Società

Istat, nel 2021 record negativo per le nascite che restano sotto quota 400mila. 59mila decessi per Covid dopo i 77mila del 2020

I decessi da Covid-19 del 2021 sono in calo rispetto all'anno precedente: a diminuire è anche il numero totale dei decessi, 30mila in meno rispetto al 2020. Gli effetti della pandemia sulle nascite del 2021 si registrano dal mese di gennaio, che raggiunge il massimo picco in negativo a livello nazionale del -13,4%: il rinvio delle nascite è accentuato tra le donne più giovani

L’impatto dell’elevato numero di decessi dovuti al Covid-19 si fa sentire, sia a livello quantitativo sia geografico, anche sulle dinamiche demografiche del 2021. I dati Istat contenuti nell’ultimo Report sulla dinamica demografica 2021 relativi a natalità e decessi risentono ancora degli effetti della pandemia.

Decessi del 2021 – Nel dettaglio l’istituto di statistica ha registrato nel 2021 59mila decessi dovuti al Covid-19, che rappresentano l’8,3% delle morti – in calo rispetto ai numeri del 2020, che contavano oltre 77mila decessi per il coronavirus, ovvero il 10,3% del totale.

In discesa è anche il numero totale dei decessi, nel 2021 pari a 709.035, 30mila in meno rispetto al 2020: il numero però è significativamente maggiore (+9,8% di media nazionale) rispetto alla media dei decessi del periodo tra il 2015 e il 2019. Differentemente da quanto accaduto nel 2020, il numero dei decessi non si concentra nel nord Italia, ma interessa tutto il territorio: al Nord sono solo la provincia autonoma di Bolzano e il Friuli-Venezia Giulia a presentare una percentuale superiore al 13%, mentre nel mezzogiorno, nel corso del 2021, il numero è cresciuto del 12,9% rispetto al periodo tra il 2015 e il 2019 – con numeri che, in Puglia (+18,5%) e in Molise (+14,6%), superano di gran lunga la media nazionale del 9,8%.

Nascite del 2021 – Il Report dell’Istat rileva anche un nuovo record negativo per le nascite, che hanno segnato una lieve ripresa soltanto a fine anno: l’Istat specifica che il numero dei nati della popolazione residente nel 2021 è di 399.431 persone: i nuovi nati non raggiungono quindi le 400mila unità, diminuendo dell’1,3% rispetto al 2020 e quasi del 31% rispetto al 2008, anno di massimo relativo più recente. La scelta di rinviare la maternità è particolarmente accentuata tra le donne più giovani.
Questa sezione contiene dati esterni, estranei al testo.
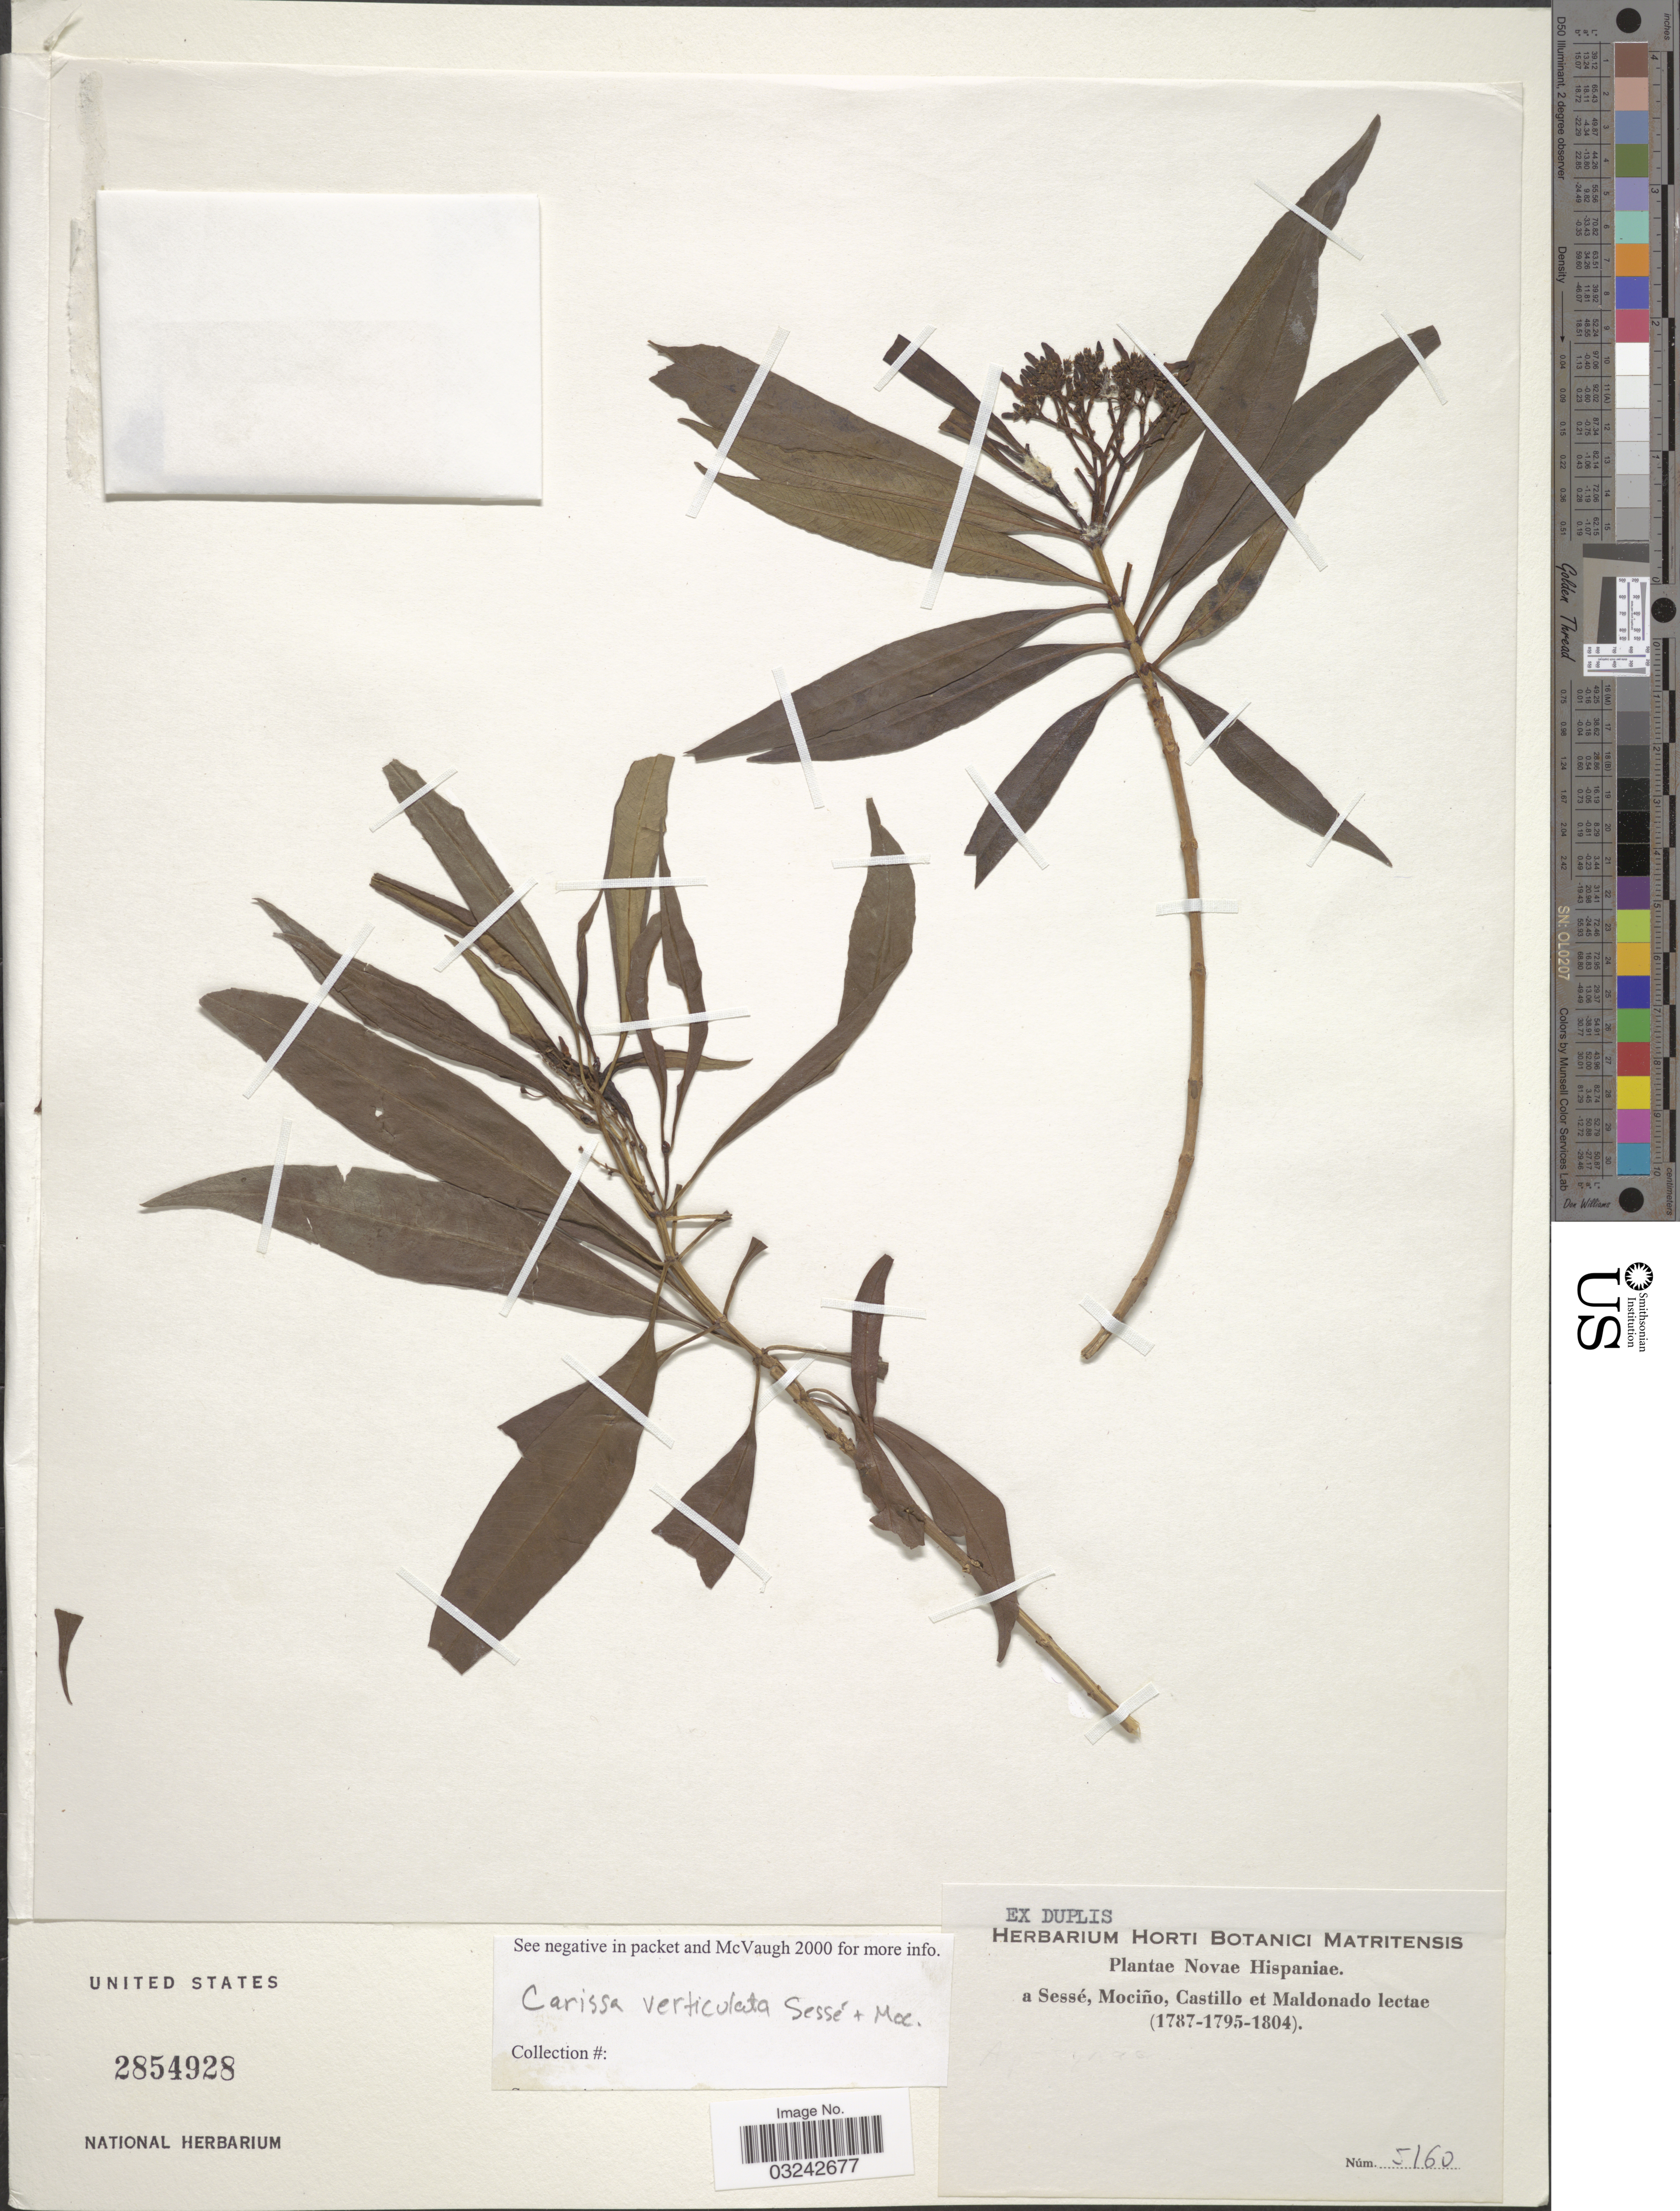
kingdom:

Gli effetti della pandemia sul calo di nati si sono registrati soprattutto a gennaio, con la massima flessione di -13,4%, al Sud del -15%. I dati non lasciano dubbi sul ruolo svolto dall’epidemia, visto che riferisce a concepimenti della prima ondata pandemica. A febbraio la diminuzione delle nascite è più contenuta, -4,8%.

“L’illusoria impressione di superamento dell’emergenza percepita a maggio 2020” precisa ancora l’Istat, “può aver determinato l’aumento dei nati a marzo 2021, mese in cui si osserva una lieve inversione di tendenza (+4,7%) rispetto allo stesso mese dell’anno precedente” – più sostenuta al Sud (+11,1%).

Il trend di nascite resta debolmente positivo anche ad aprile (+1,3% rispetto alle stesso mese dell’anno precedente), finché la curva non si inverte nei mesi di giugno e luglio (rispettivamente -5,7% e -5,5%). La geografia del calo di nascite conferma il legame della diminuzione dei nati con la seconda ondata di Coronavirus, che ha interessato maggiormente il Centro – Sud: nel mese di giugno il maggior calo di nascite interessa il Centro (-8,0%) e il Sud (-7,5%), mentre nel mese di luglio l’Istat registra la più importante diminuzione nelle Isole (-8,4%).

Con il mese di agosto il calo in negativo comincia ad essere meno marcato, a novembre e dicembre la tendenza si inverte: negli ultimi mesi dell’anno si registra infatti un numero consistente di aumento dei nati rispetto agli stessi mesi del 2020 (rispettivamente +6,8% e +13,5%).